Records shown:
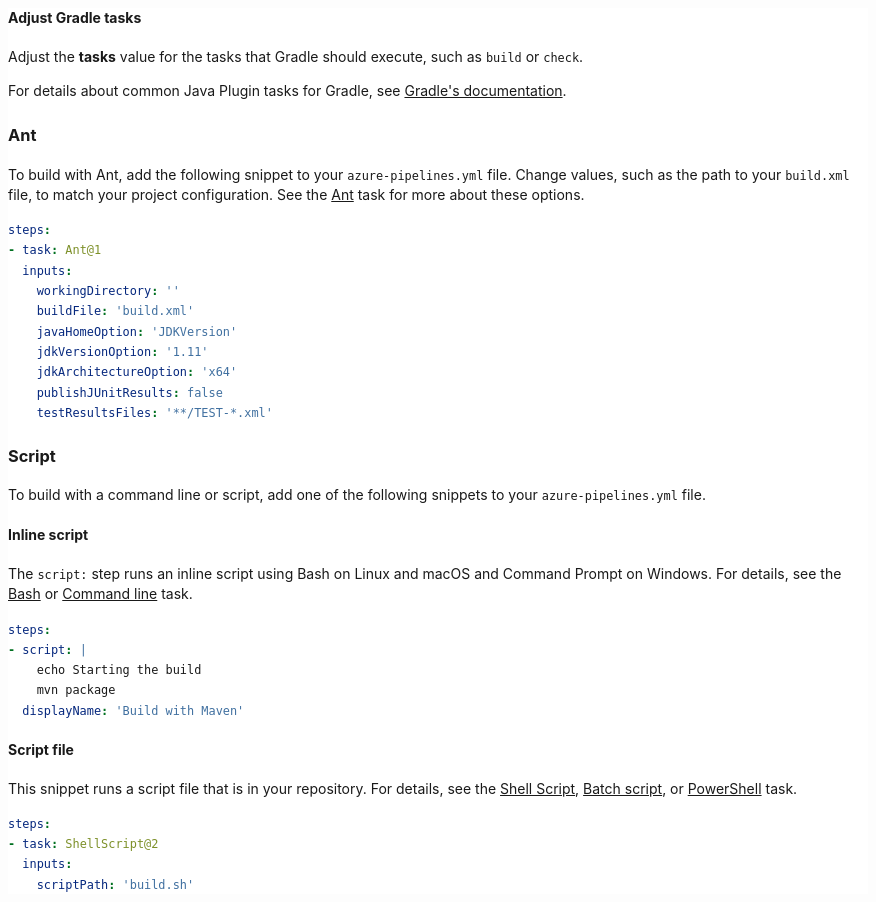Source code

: #### Adjust Gradle tasks

Adjust the **tasks** value for the tasks that Gradle should execute, such as `build` or `check`.

For details about common Java Plugin tasks for Gradle, see [Gradle's documentation](https://docs.gradle.org/current/userguide/java_plugin.html#sec:java_tasks).

### Ant

To build with Ant, add the following snippet to your `azure-pipelines.yml` file. Change values, such as the path to your `build.xml` file, to match your project configuration. See the [Ant](../tasks/build/ant.md) task for more about these options.

```yaml
steps:
- task: Ant@1
  inputs:
    workingDirectory: ''
    buildFile: 'build.xml'
    javaHomeOption: 'JDKVersion'
    jdkVersionOption: '1.11'
    jdkArchitectureOption: 'x64'
    publishJUnitResults: false
    testResultsFiles: '**/TEST-*.xml'
```

### Script

To build with a command line or script, add one of the following snippets to your `azure-pipelines.yml` file.

#### Inline script

The `script:` step runs an inline script using Bash on Linux and macOS and Command Prompt on Windows. For details, see the [Bash](../tasks/utility/bash.md) or [Command line](../tasks/utility/powershell.md) task.

```yaml
steps:
- script: |
    echo Starting the build
    mvn package
  displayName: 'Build with Maven'
```

#### Script file

This snippet runs a script file that is in your repository. For details, see the [Shell Script](../tasks/utility/shell-script.md), [Batch script](../tasks/utility/batch-script.md), or [PowerShell](../tasks/utility/powershell.md) task.

```YAML
steps:
- task: ShellScript@2
  inputs:
    scriptPath: 'build.sh'
```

Instructions for the task:
Search the data for "pipelines" and list every line in which it occurs.

Output for this task:
To build with Ant, add the following snippet to your `azure-pipelines.yml` file. Change values, such as the path to your `build.xml` file, to match your project configuration. See the [Ant](../tasks/build/ant.md) task for more about these options.
To build with a command line or script, add one of the following snippets to your `azure-pipelines.yml` file.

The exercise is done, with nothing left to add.